Wilson initially established himself as a portrait painter, however, during the time he spent in Italy between 1750 and 1757, Wilson became increasingly interested in landscape painting and inspired by European contemporaries, such as Francesco Zuccarelli (1702-1788), whom he met in Venice in 1751 and Claude-Joseph Vernet (1714-1789), who he met shortly afterwards in Rome and who strongly recommended landscape as a genre in preference to portraiture, Wilson altered track and it is his landscape painting for which he is celebrated.

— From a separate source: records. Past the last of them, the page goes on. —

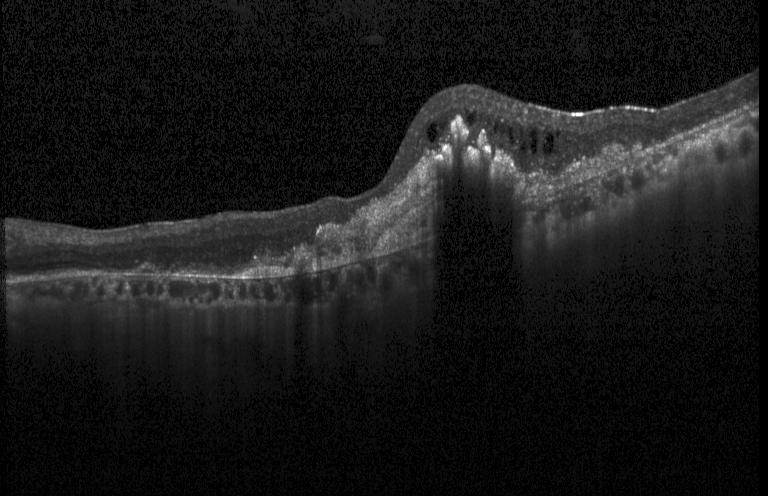
Impression: a choroidal neovascular membrane.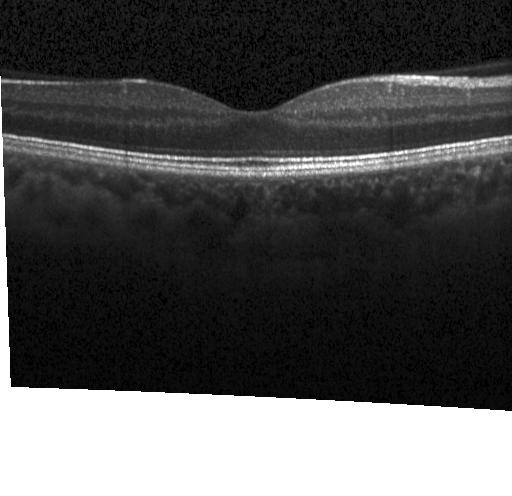
Retinal OCT cross-section. Diagnosis: neither CNV, DME, nor drusen.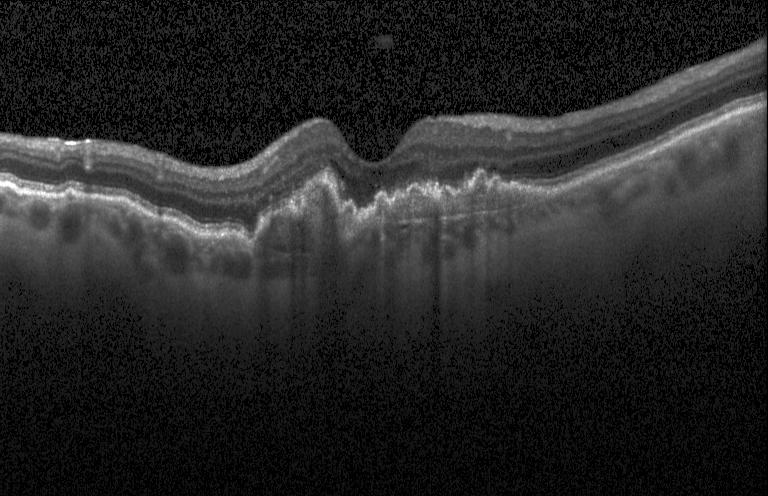

Diagnosis: CNV.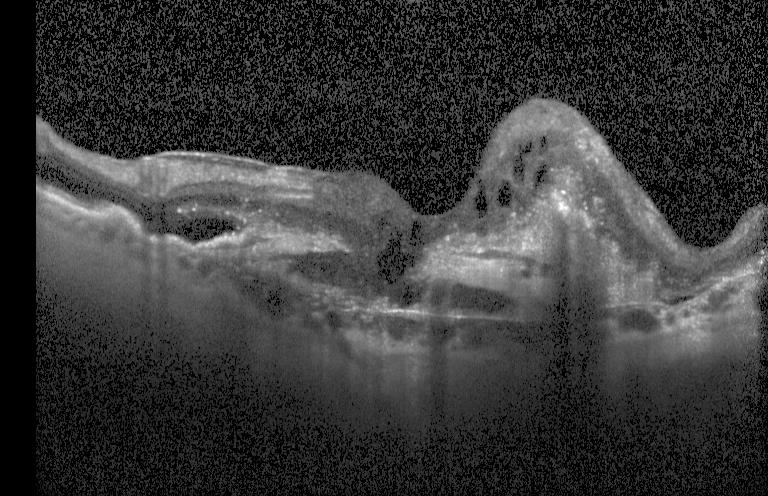
Fovea-centered. Instrument: Heidelberg Spectralis. SD-OCT. Optical coherence tomography B-scan
Impression: CNV.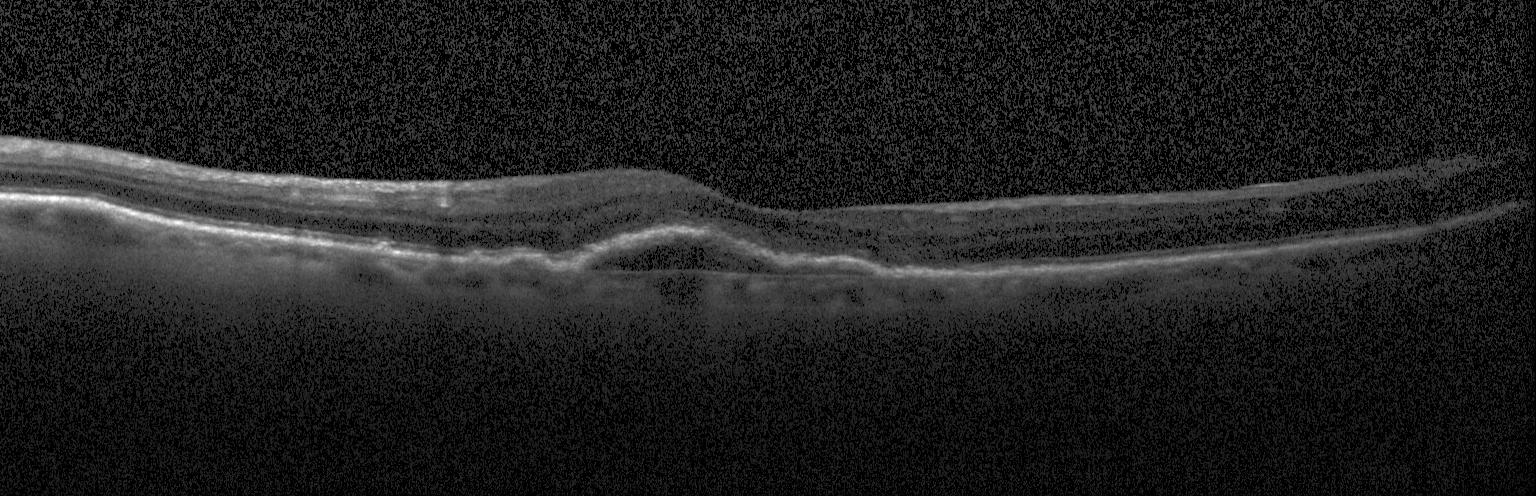 Optical coherence tomography B-scan · SD-OCT · instrument: Heidelberg Spectralis. Impression: a choroidal neovascular membrane.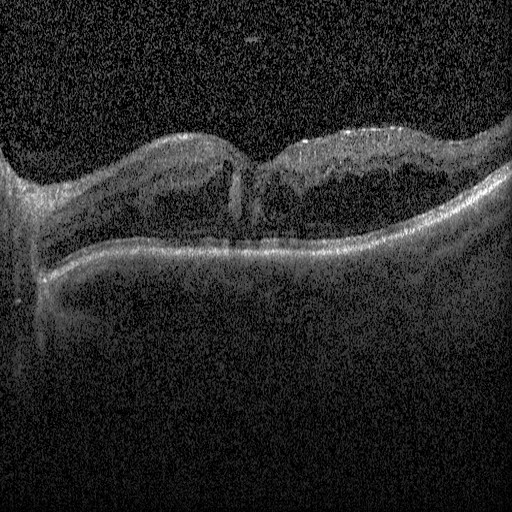

Retinal OCT B-scan. OCT finding: diabetic macular edema.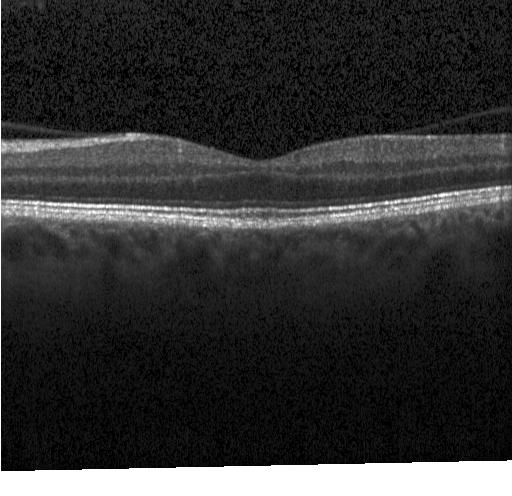
OCT B-scan showing no evidence of CNV, DME, or drusen.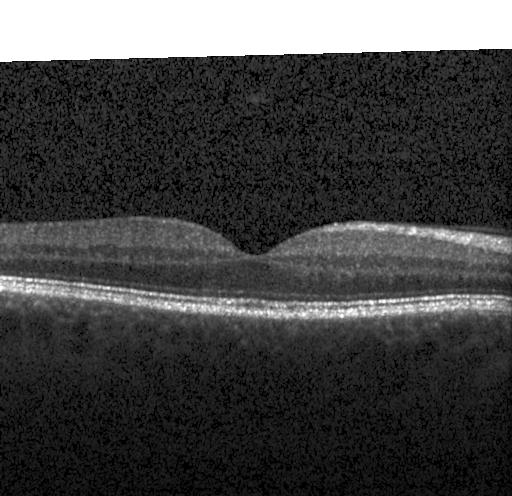
Instrument: Heidelberg Spectralis, SD-OCT, optical coherence tomography scan.
This B-scan demonstrates neither choroidal neovascularization, diabetic macular edema, nor drusen.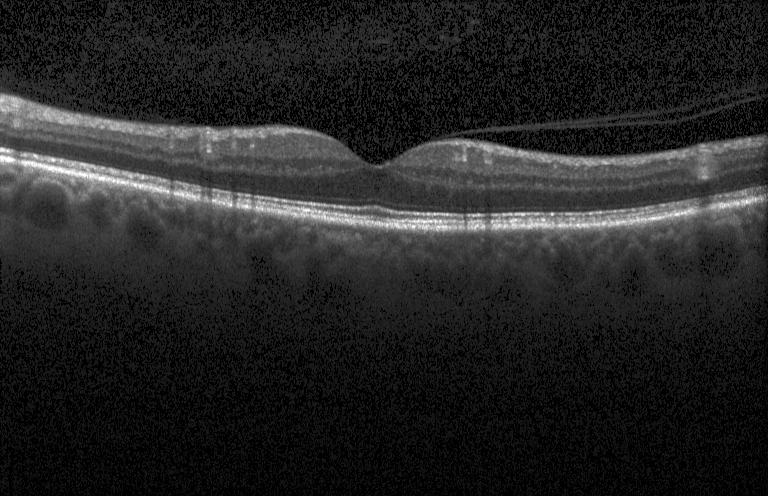

Finding: no choroidal neovascularization, diabetic macular edema, or drusen.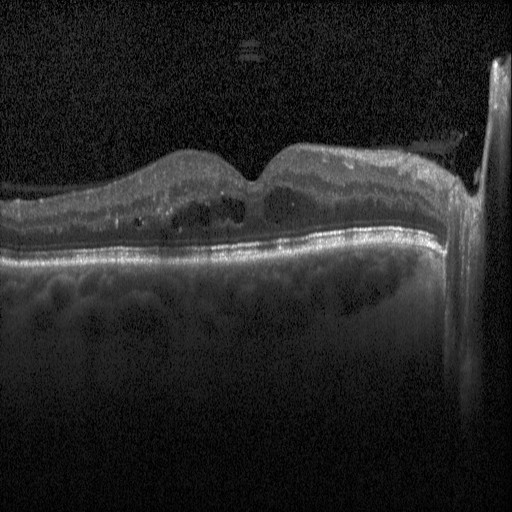 Macular OCT: diabetic macular edema (DME).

On Wilson's return to London, he established a studio in the affluent Piazza of Covent Garden. He was a founding member of both the Society of Artists in 1760 and of the Royal Academy of Arts in 1768, and he exhibited regularly at both institutions. However, in later years, for reasons which are still uncertain, Wilson's reputation underwent a rapid decline (from which it has only recently recovered). He turned increasingly to drink in his last years, eventually unable to even hold the post of Librarian at the Royal Academy, which is fellow Academicians had appointed him in an effort to help him. In 1781 he retired o the home of his cousin, Catherine Jones at Colomendy Hall, Clwyd, where he died the following year.
This drawing was one of a number that was in the collections of two of Wilson's artist contemporaries, Nathaniel Hone and Paul Sandby. A group of drawings by Wilson, owned by William Lock 'of Norbury' included twelve 'Small circular Landscapes, Views in the Environs of Rome, taken in the years 1754 and 1756', were sold at Sotheby's, 3 May 1821, lot 386, although this drawing is not known to have belonged to Locke. It is dated to 1754-56.